Pat Grossi is a a true postmodernist — which is to say that on You Are All I See, his debut album as Active Child, there is no one dominant narrative, but a string of coexisting, albeit seemingly divergent ideas. It's not that classical harp, '80s synthpop, and slow-jam R&B are incapable of getting along, but more that before Grossi, no one ever put them in the same room. The end result is chilling at times — with Grossi's inimitable choir-like falsetto grimly anchoring standouts like "Way Too Fast" and the title track — but when the lights go down on "Playing House," it's like moving out of the church and into the bedroom. Throughout decades of rock 'n' roll history, there's still nothing like unexpected sex.
Obscurities is the latest release by acclaimed (and out) singer-songwriter Stephin Merritt, and if you're interested in tracing artistic trajectories, this 14-song collection will come in handy: Assembling the many compilation appearances, outtakes, and previously unreleased material that led up to the release of Magnetic Fields' universally loved — and impossibly epic — 69 Love Songs boxset, Obscurities reassesses what it means to be a castoff. In less capable hands, songs like "I Don't Believe You" and "Take Ecstasy With Me" could be centerpieces for a "proper" album.
Also out today: Various Artists — Muppets: The Green Album (Walt Disney), Stephen Malkmus & The Jicks — Mirror Traffic (Matador), CSS — La Liberación (Fontana), Goldie — Fabriclive 58 (Fabric), Austra — Sparkle EP (Domino)
SOUND & VISION:
Mirror Mirror — "Interiors"
I missed this one when it came out earlier this month, so let's correct that wrong right now: From their second album Interiors, due out next week, New York's Mirror Mirror make atmospheric neo-psych with a gentle gothic touch — a perfect backdrop, then, for this noir-inspired clip starring Rumi Missabu, one of the final survivors from San Francisco's legendary drag collective The Cockettes.

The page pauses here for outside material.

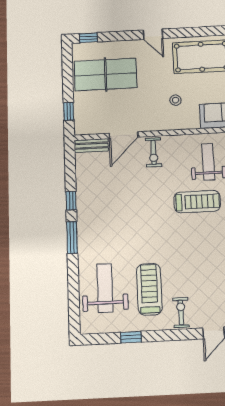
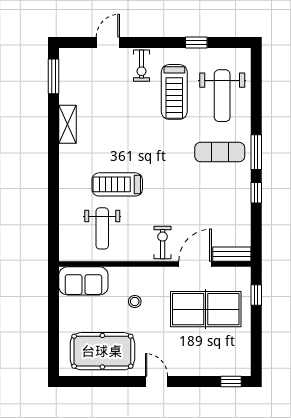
table tennis table: (106, 74) -> (206, 309), moved
exercise mat: (105, 236) -> (220, 152), added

Seriously, it's a work of art.
Snow Patrol — "Called Out In The Dark"
They came into mainstream prominence as the Scottish answer to Coldplay, so skeptics might be quick to call foul on the disco-fused lead single from Snow Patrol's forthcoming sixth album — as if they were riding trends or something. But if Gary Lightbody proves anything on "Called Out In The Dark," it's that he knows a little something about club music: Years before Snow Patrol, Lightbody was a house music DJ and even wrote a song for UK house stalwarts Freeform Five. The authenticity — and playfulness — on his band's latest single shows.
Chromeo — "When The Night Falls" (feat. Solange Knowles)
Fresh from her collaboration with Rewards for the DFA label, Beyoncé's little sister moves further down the indie-dance rabbithole with a cameo on the latest single by French Canadian electro-funk duo Chromeo. "When The Night Falls" is the fourth single from Business Casual, but the first to feature a street gang of angry pregnant women.
Matt & Kim, Andrew WK & Soulja Boy — "I'm A Goner"
This week's unlikely collaboration: Brooklyn's cutest power pop duo Matt & Kim team up with the frequently bloody Andrew WK and Atlanta rap prodigy-cum-whipping post Soulja Boy for "I'm A Goner." The surprisingly successful song is available as a free download now, and its video reestablishes Matt & Kim's lock on feel-good filmmaking — even if everyone in the clip is technically dead. It's like "Thriller" for hipsters.